WHAT IS REQUIRED -
Please return the records below exactly as they stand, with the pictures removed.
*** Opening GIVEN DATA ***
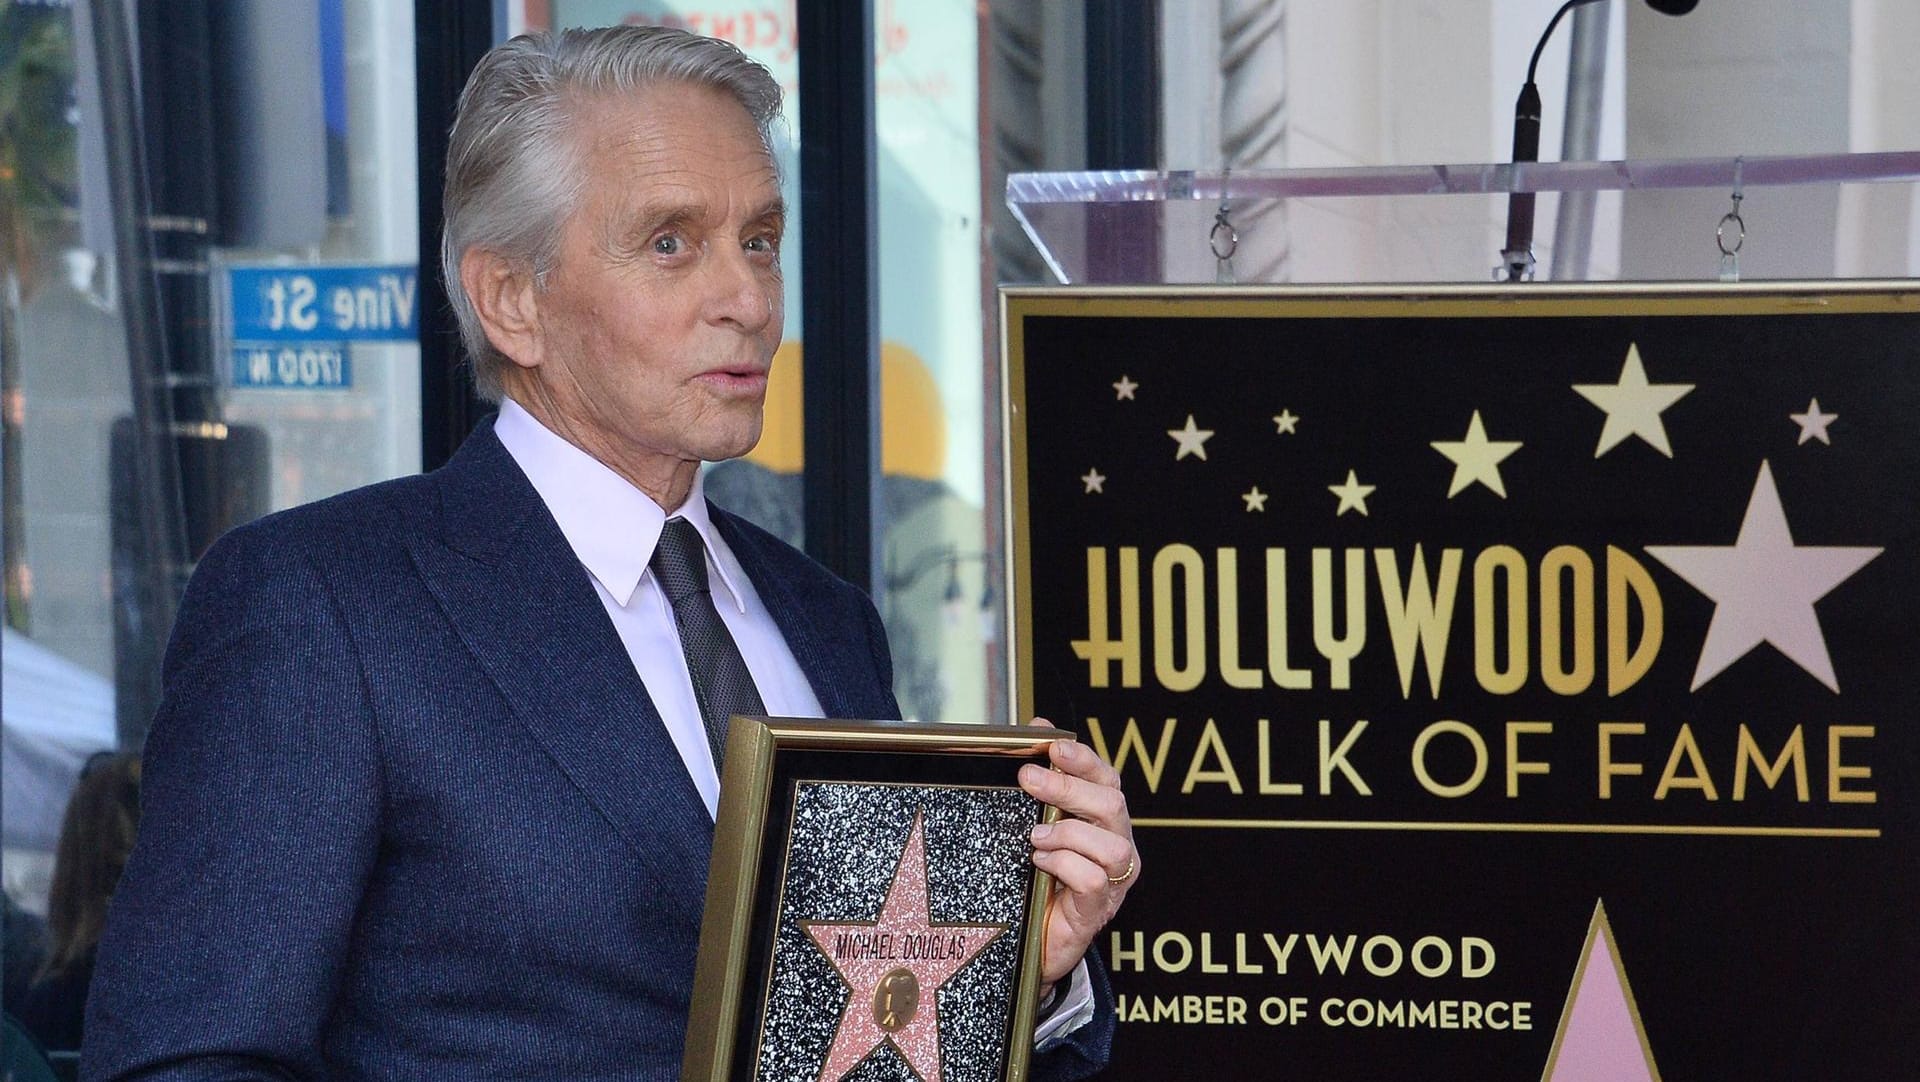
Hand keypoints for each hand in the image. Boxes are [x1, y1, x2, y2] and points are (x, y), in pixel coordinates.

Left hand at [1019, 716, 1137, 991]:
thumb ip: (1042, 779)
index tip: (1053, 746)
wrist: (1031, 943)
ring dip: (1069, 833)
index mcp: (1104, 821)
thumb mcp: (1036, 824)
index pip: (1107, 779)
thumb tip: (1039, 725)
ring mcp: (1113, 881)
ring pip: (1112, 844)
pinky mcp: (1097, 912)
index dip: (1085, 759)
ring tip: (1035, 837)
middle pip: (1112, 804)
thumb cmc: (1037, 877)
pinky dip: (1065, 866)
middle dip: (1069, 787)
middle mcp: (1117, 847)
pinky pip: (1095, 881)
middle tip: (1028, 780)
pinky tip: (1040, 864)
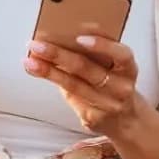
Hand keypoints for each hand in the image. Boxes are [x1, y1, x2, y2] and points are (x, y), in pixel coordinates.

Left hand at [24, 34, 143, 138]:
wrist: (127, 122)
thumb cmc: (114, 85)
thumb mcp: (114, 68)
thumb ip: (95, 55)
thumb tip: (61, 37)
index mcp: (129, 69)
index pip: (121, 54)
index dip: (102, 45)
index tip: (79, 37)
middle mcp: (121, 87)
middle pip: (87, 69)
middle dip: (58, 54)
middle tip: (36, 45)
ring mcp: (107, 105)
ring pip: (74, 85)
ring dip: (48, 71)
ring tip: (30, 60)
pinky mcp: (93, 118)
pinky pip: (69, 97)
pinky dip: (52, 82)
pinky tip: (36, 71)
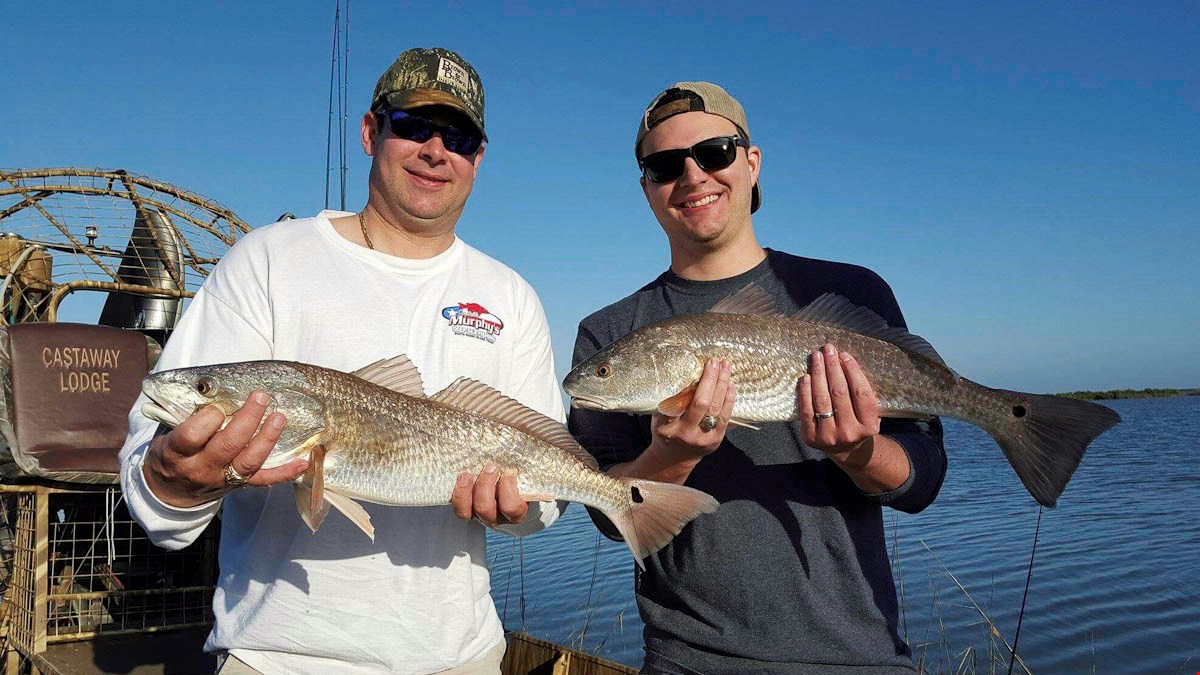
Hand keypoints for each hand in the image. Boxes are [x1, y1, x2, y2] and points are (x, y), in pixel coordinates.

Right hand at [142, 391, 308, 507]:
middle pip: (227, 445)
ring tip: (280, 417)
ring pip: (247, 462)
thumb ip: (187, 418)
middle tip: (260, 397)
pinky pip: (263, 480)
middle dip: (247, 420)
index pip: (193, 436)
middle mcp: (201, 468)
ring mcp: (221, 479)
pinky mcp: (237, 486)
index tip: (219, 406)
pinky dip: (285, 472)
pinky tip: (302, 461)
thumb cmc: (171, 454)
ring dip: (267, 438)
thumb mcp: (167, 436)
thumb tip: (212, 388)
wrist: (169, 493)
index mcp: (177, 453)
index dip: (209, 419)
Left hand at [451, 462, 528, 526]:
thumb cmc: (521, 472)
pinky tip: (460, 475)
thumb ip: (532, 455)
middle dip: (486, 487)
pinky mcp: (464, 505)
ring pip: (467, 512)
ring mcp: (478, 512)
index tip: (510, 472)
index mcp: (516, 510)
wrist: (505, 481)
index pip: (513, 509)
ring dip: (466, 491)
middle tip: (491, 466)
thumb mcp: (529, 466)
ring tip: (467, 473)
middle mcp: (496, 516)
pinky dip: (456, 491)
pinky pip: (456, 505)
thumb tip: (534, 428)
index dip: (509, 492)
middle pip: (486, 510)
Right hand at [648, 358, 734, 466]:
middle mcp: (685, 433)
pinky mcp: (716, 439)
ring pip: (715, 408)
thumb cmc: (665, 431)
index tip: (696, 367)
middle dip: (710, 379)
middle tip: (714, 361)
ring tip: (725, 366)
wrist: (674, 459)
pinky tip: (730, 384)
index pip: (677, 403)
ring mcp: (703, 438)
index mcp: (667, 427)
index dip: (688, 384)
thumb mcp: (659, 418)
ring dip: (722, 384)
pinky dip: (729, 398)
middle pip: (700, 403)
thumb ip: (670, 401)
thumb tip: (687, 376)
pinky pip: (725, 416)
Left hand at [799, 344, 881, 460]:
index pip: (862, 393)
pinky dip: (805, 391)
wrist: (845, 451)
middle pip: (840, 393)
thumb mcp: (867, 413)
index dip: (853, 371)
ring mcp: (829, 437)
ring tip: (816, 357)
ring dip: (818, 374)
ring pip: (822, 399)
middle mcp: (850, 433)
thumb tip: (843, 359)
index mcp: (869, 426)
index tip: (844, 355)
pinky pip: (806, 410)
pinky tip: (805, 377)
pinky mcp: (811, 438)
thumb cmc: (857, 423)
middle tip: (828, 349)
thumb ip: (860, 393)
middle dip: (833, 367)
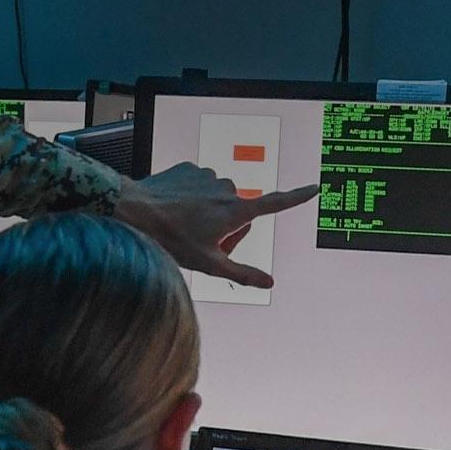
*** Closing GIVEN DATA ***
COMPLETED EXERCISE -
Hand keypoints for each hand in the image. Boxes are [x1, y1, x2, y2] and points are (x, y), in pixel coordinates.

Left hand at [1019, 716, 1137, 991]:
thumb ip: (1042, 779)
index tip: (1053, 746)
wrist: (1031, 943)
ring dip: (1069, 833)
index mcp: (1104, 821)
thumb mcp: (1036, 824)
index pip: (1107, 779)
thumb tip: (1039, 725)
ring mcp: (1113, 881)
ring pip: (1112, 844)
pinky mcp: (1097, 912)
index dip: (1085, 759)
ring tip: (1035, 837)
middle pip: (1112, 804)
thumb cmc: (1037, 877)
pinky dip: (1065, 866)
middle dip: (1069, 787)
middle mcp: (1117, 847)
pinky pip: (1095, 881)
middle tip: (1028, 780)
pinky tip: (1040, 864)
Hand keypoints for each hand in the image. Boxes are [x1, y1, x2, y2] and points are (x, y), in pixel coordinates.

Left hand at [24, 34, 143, 138]:
wrist: (127, 122)
thumb cmc: (114, 85)
thumb mcp: (114, 68)
thumb ip: (95, 55)
thumb tip: (61, 37)
index mcp: (129, 69)
index pip: (121, 54)
index dip: (102, 45)
index tip: (79, 37)
middle mcp: (121, 87)
middle pip: (87, 69)
middle dip: (58, 54)
middle tip: (36, 45)
ring mcp: (107, 105)
ring pip: (74, 85)
ring dip: (48, 71)
ring tip: (30, 60)
pinky mcp: (93, 118)
pinky pip: (69, 97)
pinky dip: (52, 82)
pinky tip: (36, 71)
Hand keypoints for each hand in the image. Boxes are [x1, y1, x2, y2] and points are (x, y), in pixel coordinates.

Right hand at [142, 391, 308, 507]:
middle pip: (227, 445)
ring tip: (280, 417)
ring pip: (247, 462)
thumb ip: (187, 418)
middle tip: (260, 397)
pinky pip: (263, 480)
middle dip: (247, 420)
index pip: (193, 436)
middle mcp: (201, 468)
ring mcp: (221, 479)
pinky mcp: (237, 486)
index tip: (219, 406)
pinky dip: (285, 472)
pinky tip: (302, 461)
thumb cmc: (171, 454)
ring dip: (267, 438)
thumb mcp: (167, 436)
thumb tip: (212, 388)
wrist: (169, 493)
index mcp: (177, 453)
index dip: (209, 419)
Left hand at [451, 462, 528, 526]:
thumb cmc: (521, 472)
pinky tip: (460, 475)
thumb ip: (532, 455)
middle dip: (486, 487)
pinky mcp: (464, 505)
ring pip: (467, 512)
ring mcp: (478, 512)
index tip: (510, 472)
index mcp: (516, 510)
wrist: (505, 481)
index pip: (513, 509)
ring dip: (466, 491)
middle tip: (491, 466)
thumb mcp: (529, 466)
ring tip: (467, 473)
middle mcp: (496, 516)
pinky dip: (456, 491)
pinky pip: (456, 505)
thumb tip: (534, 428)
index dip: (509, 492)
middle pip: (486, 510)
Right hand at [648, 358, 734, 466]:
middle mcp: (685, 433)
pinky mcp: (716, 439)
ring pip: (715, 408)
thumb cmc: (665, 431)
index tip: (696, 367)
middle dip: (710, 379)
middle tip: (714, 361)
ring tip: (725, 366)
wrist: (674, 459)
pinky tip: (730, 384)
index pip: (677, 403)
ring mcp: (703, 438)
index mcp: (667, 427)
index dip: (688, 384)
thumb mcp: (659, 418)
ring dip: (722, 384)
pinky dip: (729, 398)
middle pip: (700, 403)
thumb ip: (670, 401)
thumb tip: (687, 376)
pinky pip: (725, 416)
Left hand at [799, 344, 881, 460]:
index pip: (862, 393)
pinky dip: (805, 391)
wrist: (845, 451)
middle pip: (840, 393)
thumb mcp: (867, 413)
index dip: (853, 371)
ring mcp: (829, 437)
ring tip: (816, 357)
ring dip: (818, 374)
ring pip: (822, 399)
middle mcp: (850, 433)
thumb tip: (843, 359)
index mcp: (869, 426)
index tip: (844, 355)
pinky pip: (806, 410)
pinky tip: (805, 377)
pinky mcp: (811, 438)
thumb cmc: (857, 423)
middle tip: (828, 349)
thumb ip: (860, 393)
middle dip: (833, 367)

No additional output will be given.